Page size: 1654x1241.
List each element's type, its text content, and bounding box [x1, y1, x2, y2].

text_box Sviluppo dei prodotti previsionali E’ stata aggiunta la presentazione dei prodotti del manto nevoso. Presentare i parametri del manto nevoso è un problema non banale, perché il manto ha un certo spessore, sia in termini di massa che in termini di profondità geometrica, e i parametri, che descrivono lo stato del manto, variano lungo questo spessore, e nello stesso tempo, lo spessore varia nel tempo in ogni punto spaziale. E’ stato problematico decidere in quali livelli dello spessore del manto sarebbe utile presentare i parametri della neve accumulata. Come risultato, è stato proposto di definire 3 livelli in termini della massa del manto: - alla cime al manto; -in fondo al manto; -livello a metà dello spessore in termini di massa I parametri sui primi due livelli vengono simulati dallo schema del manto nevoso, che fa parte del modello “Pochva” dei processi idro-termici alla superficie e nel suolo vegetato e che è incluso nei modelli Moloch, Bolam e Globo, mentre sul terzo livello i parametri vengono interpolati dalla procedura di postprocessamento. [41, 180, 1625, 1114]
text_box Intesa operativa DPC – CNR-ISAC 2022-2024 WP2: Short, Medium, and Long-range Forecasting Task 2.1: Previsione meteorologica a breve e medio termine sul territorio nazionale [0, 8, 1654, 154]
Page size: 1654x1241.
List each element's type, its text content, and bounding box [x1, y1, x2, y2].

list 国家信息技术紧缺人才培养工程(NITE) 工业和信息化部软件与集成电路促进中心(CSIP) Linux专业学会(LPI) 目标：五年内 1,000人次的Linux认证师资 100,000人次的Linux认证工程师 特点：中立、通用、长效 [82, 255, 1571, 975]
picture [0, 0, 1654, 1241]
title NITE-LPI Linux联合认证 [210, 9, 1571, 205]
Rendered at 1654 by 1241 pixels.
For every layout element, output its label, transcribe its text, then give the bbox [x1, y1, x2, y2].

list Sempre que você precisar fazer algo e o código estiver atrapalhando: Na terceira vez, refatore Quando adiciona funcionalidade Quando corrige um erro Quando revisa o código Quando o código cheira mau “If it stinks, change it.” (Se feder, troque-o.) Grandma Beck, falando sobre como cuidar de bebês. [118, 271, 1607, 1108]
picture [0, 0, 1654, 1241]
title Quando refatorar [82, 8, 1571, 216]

- Work required: Turn all the rows above into one numbered list, leaving out the blank lines.

- Solution for this problem:
1. Page size: 1654x1241.
2. List each element's type, its text content, and bounding box [x1, y1, x2, y2].
3. text_box Sviluppo dei prodotti previsionali E’ stata aggiunta la presentazione dei prodotti del manto nevoso. Presentare i parametri del manto nevoso è un problema non banale, perché il manto ha un certo spessore, sia in termini di massa che in termini di profondità geometrica, e i parametri, che descrivono lo stato del manto, variano lungo questo spessore, e nello stesso tempo, lo spessore varia nel tempo in ogni punto spaziale. E’ stato problematico decidere in quali livelli dello spessore del manto sarebbe utile presentare i parametri della neve accumulata. Come risultato, è stato proposto di definire 3 livelli in termini della massa del manto: - alla cime al manto; -in fondo al manto; -livello a metà dello spessore in termini di massa I parametri sui primi due livelli vengono simulati dallo schema del manto nevoso, che fa parte del modello “Pochva” dei processi idro-termici alla superficie e nel suolo vegetato e che è incluso nei modelli Moloch, Bolam e Globo, mentre sul terzo livello i parametri vengono interpolati dalla procedura di postprocessamento. [41, 180, 1625, 1114]
4. text_box Intesa operativa DPC – CNR-ISAC 2022-2024 WP2: Short, Medium, and Long-range Forecasting Task 2.1: Previsione meteorologica a breve e medio termine sul territorio nazionale [0, 8, 1654, 154]
5. Page size: 1654x1241.
6. List each element's type, its text content, and bounding box [x1, y1, x2, y2].
7. list 国家信息技术紧缺人才培养工程(NITE) 工业和信息化部软件与集成电路促进中心(CSIP) Linux专业学会(LPI) 目标：五年内 1,000人次的Linux认证师资 100,000人次的Linux认证工程师 特点：中立、通用、长效 [82, 255, 1571, 975]
8. picture [0, 0, 1654, 1241]
9. title NITE-LPI Linux联合认证 [210, 9, 1571, 205]
10. Rendered at 1654 by 1241 pixels.
11. For every layout element, output its label, transcribe its text, then give the bbox [x1, y1, x2, y2].
12. list Sempre que você precisar fazer algo e o código estiver atrapalhando: Na terceira vez, refatore Quando adiciona funcionalidade Quando corrige um erro Quando revisa o código Quando o código cheira mau “If it stinks, change it.” (Se feder, troque-o.) Grandma Beck, falando sobre como cuidar de bebês. [118, 271, 1607, 1108]
13. picture [0, 0, 1654, 1241]
14. title Quando refatorar [82, 8, 1571, 216]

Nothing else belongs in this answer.